• [Problems to solve]
• A. Answer these questions from the article on the new peanut allergy guidelines, one line each:
(i) By what age were high-risk infants exposed early to peanuts in the LEAP study less likely to have developed an allergy?
(ii) Which journal published the LEAP findings?
(iii) What unit does Dr Matthew Greenhawt co-direct, and at which hospital?
• B. For each statement, say yes or no to whether the article on the new peanut allergy guidelines supports it, and quote the words that decide it:
(i) The guidelines give three approaches to introducing peanut, depending on the infant's risk of allergy.
(ii) Infants with severe eczema are considered to be at low risk of peanut allergy.
(iii) Greenhawt made his remarks to Reuters Health.
• C. Carry on the article on the new peanut allergy guidelines from its last sentence.

• [Selected text]
########
New peanut allergy guidelines: Start infants early to prevent allergies, says US panel
Parents may be able to reduce the chance that their children will develop peanut allergies by introducing the food early on, as young as four to six months of age, experts now say.
- Posted 05 Jan 2017 22:15
- Updated 05 Jan 2017 23:17
Parents may be able to reduce the chance that their children will develop peanut allergies by introducing the food early on, as young as four to six months of age.
An expert panel in the United States on Thursday (Jan 5) published guidelines on when to introduce foods containing peanut to an infant's diet - a way of avoiding allergies that was validated by a study on it.
The Learning Early About Peanut (LEAP) allergy study found that infants at high risk of peanut allergies who were exposed to peanuts early were less likely to develop an allergy by the time they reached five years of age. The findings were published last year in The New England Journal of Medicine.
"We expect that widespread implementation of these guidelines by health care providers will prevent the development of peanut allergy in many susceptible children and ultimately reduce the prevalence of peanut allergy in the United States," said Dr Anthony Fauci, director of the National Institute of Allergy and Infections Diseases, which sponsored the expert panel.
Doctors who helped draft the guidelines said the timing and method should depend on the infant’s risk of a peanut allergy.
"Guidance regarding when to introduce peanut into the diet of an infant is changing, based on new research that shows that early introduction around four to six months of life, after a few other foods have been introduced into the infant’s diet, is associated with a significantly reduced risk of such infants developing peanut allergy," said Dr Matthew Greenhawt, a pediatrician and co-director of the Food Challenge and Research Unit at Children’s Hospital Colorado in Aurora, Colorado, who coauthored the update.
"This is an amazing opportunity to help potentially reduce the number of cases of peanut allergy, but this can only be done with the cooperation of parents and healthcare providers," Greenhawt told Reuters Health.
The guidelines offers three approaches to peanut introduction depending on the infants’ risk of allergy:
1. Infants with severe eczema, egg allergy or both are deemed to be at high risk of developing peanut allergy. They should be exposed to peanuts as early as four to six months to reduce the risk of allergy. Parents can also get a reference to an allergist, who will give the child a skin prick test or a blood test to see if they are allergic to peanuts.
########
• [Extracted entries]
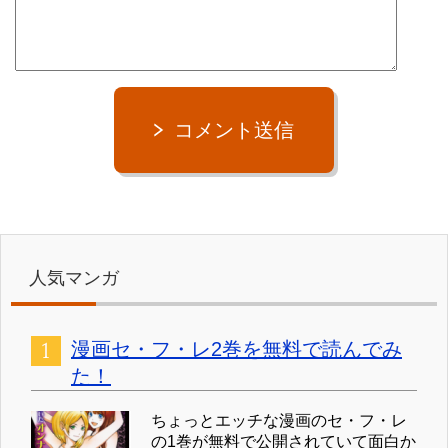
コメント送信
人気マンガ
漫画セ・フ・レ2巻を無料で読んでみ
た！
ちょっとエッチな漫画のセ・フ・レ
の1巻が無料で公開されていて面白か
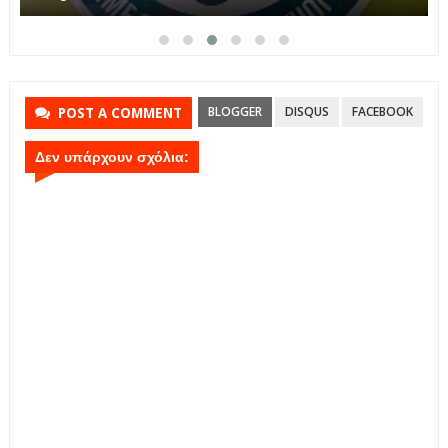
BLOGGER
DISQUS
FACEBOOK
POST A COMMENT
Δεν υπάρχουν σχόλια:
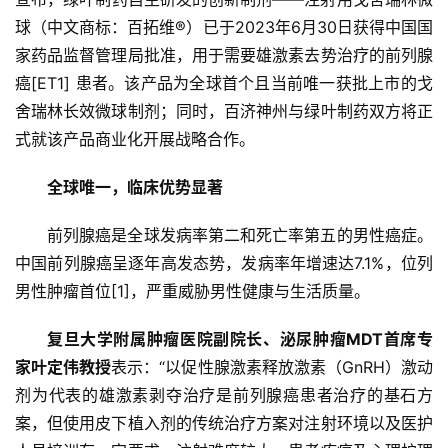
球（中文商标：百拓维®）已于2023年6月30日获得中国国
家药品监督管理局批准，用于需要雄激素去势治疗的前列腺
癌[ET1] 患者。该产品为全球首个且当前唯一获批上市的戈
舍瑞林长效微球制剂；同时，百济神州与绿叶制药双方将正
式就该产品商业化开展战略合作。
全球唯一，临床优势显著
前列腺癌是全球发病率第二和死亡率第五的男性癌症。
中国前列腺癌呈逐年高发态势，发病率年增速达7.1%，位列
男性肿瘤首位[1]，严重威胁男性健康与生活质量。
复旦大学附属肿瘤医院副院长、泌尿肿瘤MDT首席专
家叶定伟教授
表示：“以促性腺激素释放激素（GnRH）激动
剂为代表的雄激素剥夺治疗是前列腺癌患者治疗的基石方
案，但使用皮下植入剂的传统治疗方案对注射环境以及医护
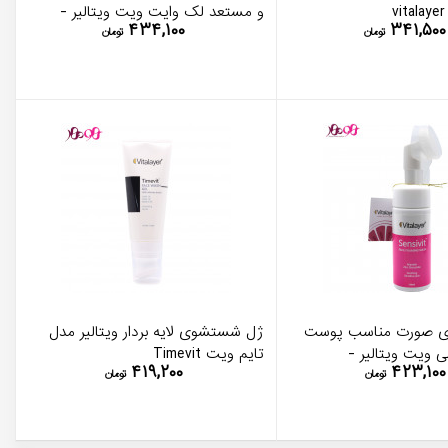
و مستعد لک وایت ویت ویتالیر -
۴۳۴,۱۰۰
۳۴۱,۵۰۰
vitalayer
تومان
تومان
 صورت مناسب پوست
ژل شستشوی لایه بردار ویتالیر مدل
یت ویتالیر -
تایم ویت Timevit
۴۱۹,۲۰۰
۴۲۳,۱۰۰
تومان
تومان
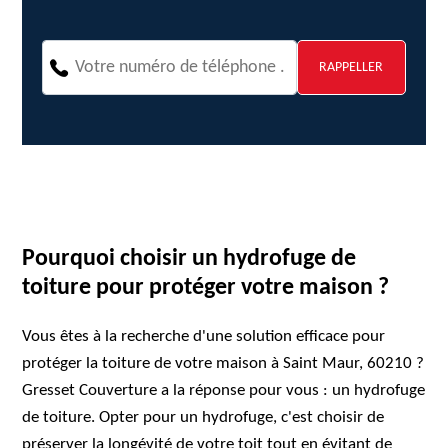
Pourquoi choisir un hydrofuge de
toiture pour protéger votre maison ?
Vous êtes à la recherche d'une solution efficace pour
protéger la toiture de votre maison à Saint Maur, 60210 ?
Gresset Couverture a la réponse pour vous : un hydrofuge
de toiture. Opter pour un hydrofuge, c'est choisir de
préserver la longévité de votre toit tout en évitant de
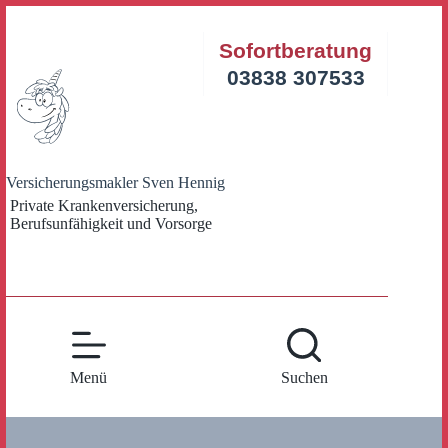
Zum
Inhalt
Sofortberatung
springen
03838 307533
Versicherungsmakler Sven Hennig
Private Krankenversicherung,
Berufsunfähigkeit und Vorsorge
Menü
Suchen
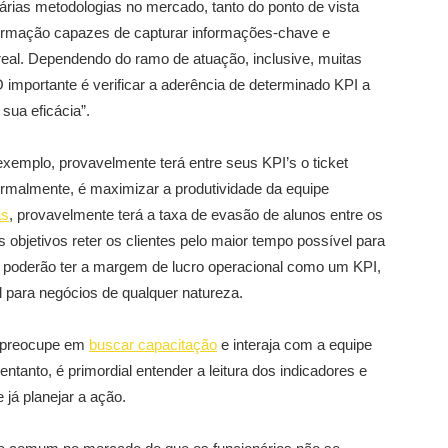
várias metodologias no mercado, tanto do ponto de vista
formação capazes de capturar informações-chave e
real. Dependendo do ramo de atuação, inclusive, muitas
importante é verificar a aderência de determinado KPI a
sua eficácia”.
exemplo, provavelmente terá entre seus KPI’s o ticket
ormalmente, é maximizar a produtividade da equipe
as
, provavelmente terá a taxa de evasão de alunos entre os
 objetivos reter os clientes pelo maior tempo possível para
 poderão ter a margem de lucro operacional como um KPI,
l para negócios de qualquer natureza.
e preocupe em
buscar capacitação
e interaja com a equipe
ntanto, é primordial entender a leitura dos indicadores e
 já planejar a ação.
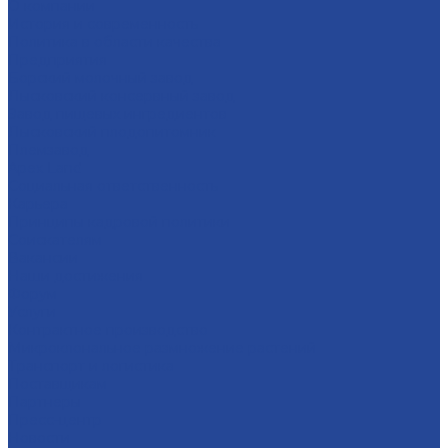
О компании
История и современность
Политика в области качества
Предприятия
Борский молочный завод
Лысковский консервный завод
Завод пищевых ингредиентов
Лысковский плодопитомник
Племзавод
Apex Land
Социальная ответственность
Карьера
Принципы кадровой политики
Соискателям
Вакансии
Наши достижения
Форум
Услуги
Контрактное производство
Микроклональное размножение растений
Транспорт и логистика
Поставщикам
Партнеры
Пресс-центр
Новости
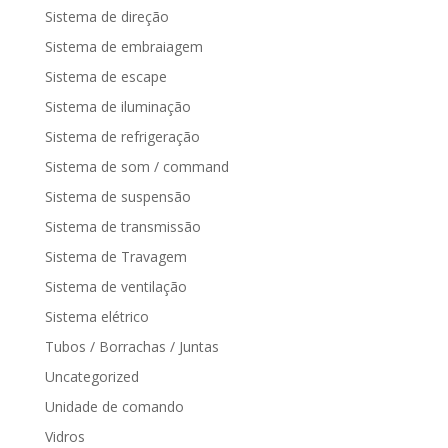
Sistema de direção
Sistema de embraiagem
Sistema de escape
Sistema de iluminação
Sistema de refrigeração
Sistema de som / command
Sistema de suspensão
Sistema de transmissão
Sistema de Travagem
Sistema de ventilação
Sistema elétrico
Tubos / Borrachas / Juntas
Uncategorized
Unidade de comando
Vidros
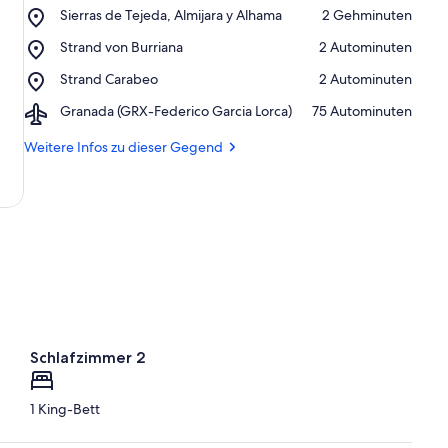
Place,
Sierras de Tejeda, Almijara y Alhama
‪2 Gehminuten‬
Sierras
Place,
Strand von Burriana
‪2 Autominuten‬
de
Strand
Tejeda,
Place,
Strand Carabeo
‪2 Autominuten‬
von
Almijara
Strand
Burriana
y
Airport,
Granada (GRX-Federico Garcia Lorca)
‪75 Autominuten‬
Carabeo
Alhama
Granada
(GRX-
Weitere Infos zu dieser Gegend
Federico
Garcia
Lorca)
Schlafzimmer 2
1 King-Bett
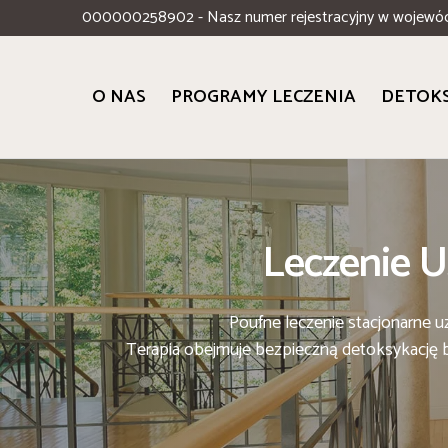
000000258902 - Nasz numer rejestracyjny w wojewó
O NAS
PROGRAMY LECZENIA
DETOK
Leczenie U
Poufne leczenie stacjonarne 
Terapia obejmuje bezpieczną detoksykację b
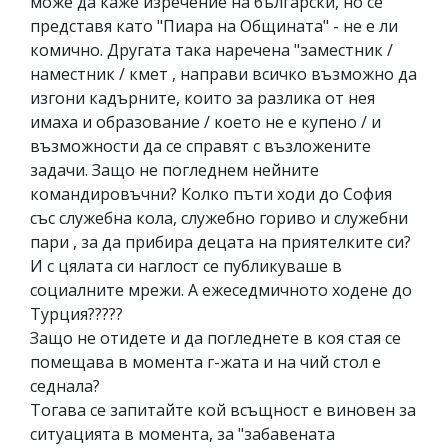
може да каже изречение на български, но се
представя като "Пиара на Общината" - не е ли
комично. Другата така наречена "заместник /
наместник / кмет , направи всичко възможно да
изгони кадърните, които за разлика от нея
имаха и образование / което не е купено / и
възможности да се справят с възложените
задачи. Защо не погледнем нейните
командировъчни? Колко пъти ходи до София
със служебна кола, служебно гориво и служебни
пари , за да прибира децата на приятелките си?
И с цялата си наглост се публикуваше в
социалните мрежи. А ежеседмичното ходене до
Турция?????
Защо не отидете и да погледнете в коя стая се
помещава в момента г-жата и на чий стол е
седнала?
Тогава се запитайте кой всъщност е виновен за
ситуацията в момента, за "забавената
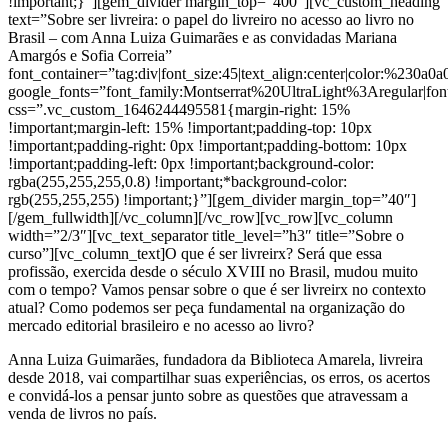
!important;}”][gem_divider margin_top=”400″][vc_custom_heading
text=”Sobre ser livreira: o papel do livreiro no acesso ao livro no
Brasil – com Anna Luiza Guimarães e as convidadas Mariana
Amargós e Sofia Correia”
font_container=”tag:div|font_size:45|text_align:center|color:%230a0a0
google_fonts=”font_family:Montserrat%20UltraLight%3Aregular|
css=”.vc_custom_1646244495581{margin-right: 15%
!important;margin-left: 15% !important;padding-top: 10px
!important;padding-right: 0px !important;padding-bottom: 10px
!important;padding-left: 0px !important;background-color:
rgba(255,255,255,0.8) !important;*background-color:
rgb(255,255,255) !important;}”][gem_divider margin_top=”40″]
[/gem_fullwidth][/vc_column][/vc_row][vc_row][vc_column
width=”2/3″][vc_text_separator title_level=”h3″ title=”Sobre o
curso”][vc_column_text]
O que é ser livreirx? Será que essa
profissão, exercida desde o século XVIII no Brasil, mudou muito
com o tempo? Vamos pensar sobre o que é ser livreirx no contexto
atual? Como podemos ser peça fundamental na organização do
mercado editorial brasileiro e no acesso ao livro?
Anna Luiza Guimarães, fundadora da Biblioteca Amarela, livreira
desde 2018, vai compartilhar suas experiências, os erros, os acertos
e convidá-los a pensar junto sobre as questões que atravessam a
venda de livros no país.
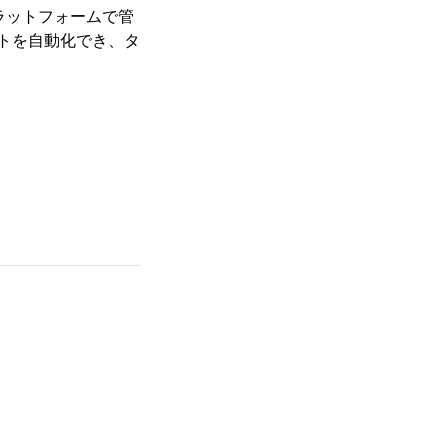
ラットフォームで管
トを自動化でき、タ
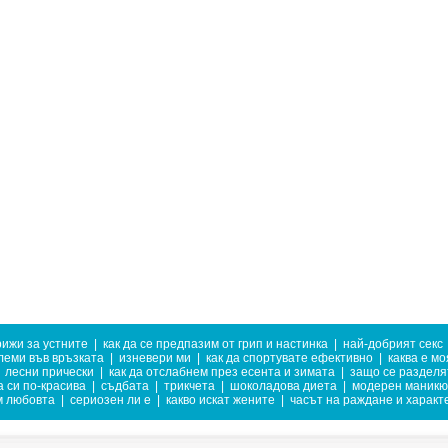
рижи за устните
|
как да се предпазим от грип и настинка
|
най-добрият секс
леми във връзката
|
изневери ми
|
как да спортувате ефективно
|
каква е мо
лесни прически
|
как да отслабнем през есента и зимата
|
защо се разделя
а си по-красива
|
съдбата
|
трикчета
|
шоколадова диета
|
модерен маникю
м любовта
|
сериозен ли е
|
какво искат жените
|
часът на раждане и характ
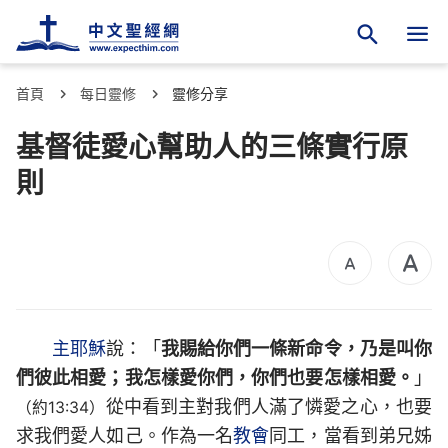
首頁
每日靈修
靈修分享
基督徒愛心幫助人的三條實行原
則
主耶穌
說：「
我賜給你們一條新命令，乃是叫你
們彼此相愛；我怎樣愛你們，你們也要怎樣相愛。
」
從中看到主對我們人滿了憐愛之心，也要
（約13:34）
求我們愛人如己。作為一名
教會
同工，當看到弟兄姊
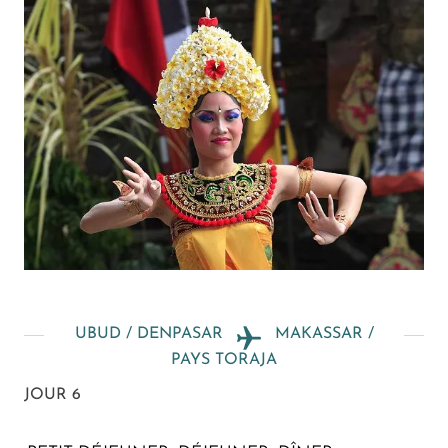
UBUD / DENPASAR
MAKASSAR /
PAYS TORAJA
JOUR 6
########
• [Exercise answers]
• A.
(i) Five years of age.
(ii) The New England Journal of Medicine.
(iii) The Food Challenge and Research Unit, at Children's Hospital Colorado in Aurora, Colorado.

• B.
(i) Yes: "The guidelines offers three approaches to peanut introduction depending on the infants’ risk of allergy"
(ii) No: "Infants with severe eczema, egg allergy or both are deemed to be at high risk of developing peanut allergy."
(iii) Yes: "Greenhawt told Reuters Health."

• C.
2. Infants with mild to moderate eczema should be exposed to peanuts at six months of age to reduce the risk of allergy.
3. Infants without eczema or any food allergy are at low risk, and food containing peanuts can be introduced freely into their diets.
In all cases, infants should start other solid foods before they are introduced to food containing peanuts, the guidelines added.
And of course, infants might choke on whole peanuts. So what are age-appropriate forms of peanut? Another coauthor of the new guidelines, Dr Amal Assa’ad, a pediatrician and director of the FARE Food Allergy Center of Excellence at the Cincinnati Children’s Hospital Medical Center in Ohio, told Reuters Health: “Several appropriate forms of peanut-containing foods are creamy peanut butter that can be made softer or more liquefied by adding warm water and left to cool, or serving corn puffs containing peanut. For older infants, peanut butter can be added to apple sauce or other fruit purees.”
“As allergists, we’re very excited to see research being done to understand how children develop peanut allergy and how to treat it and how to prevent it,” said Dr Stanley Fineman, an allergist at Atlanta Allergy and Asthma in Marietta, Georgia, who was not involved in updating the guidelines.
“The problem was that we didn’t have any good guidance about who to give it to early and who not to give it to early,” Fineman said, adding that these new guidelines will be of help.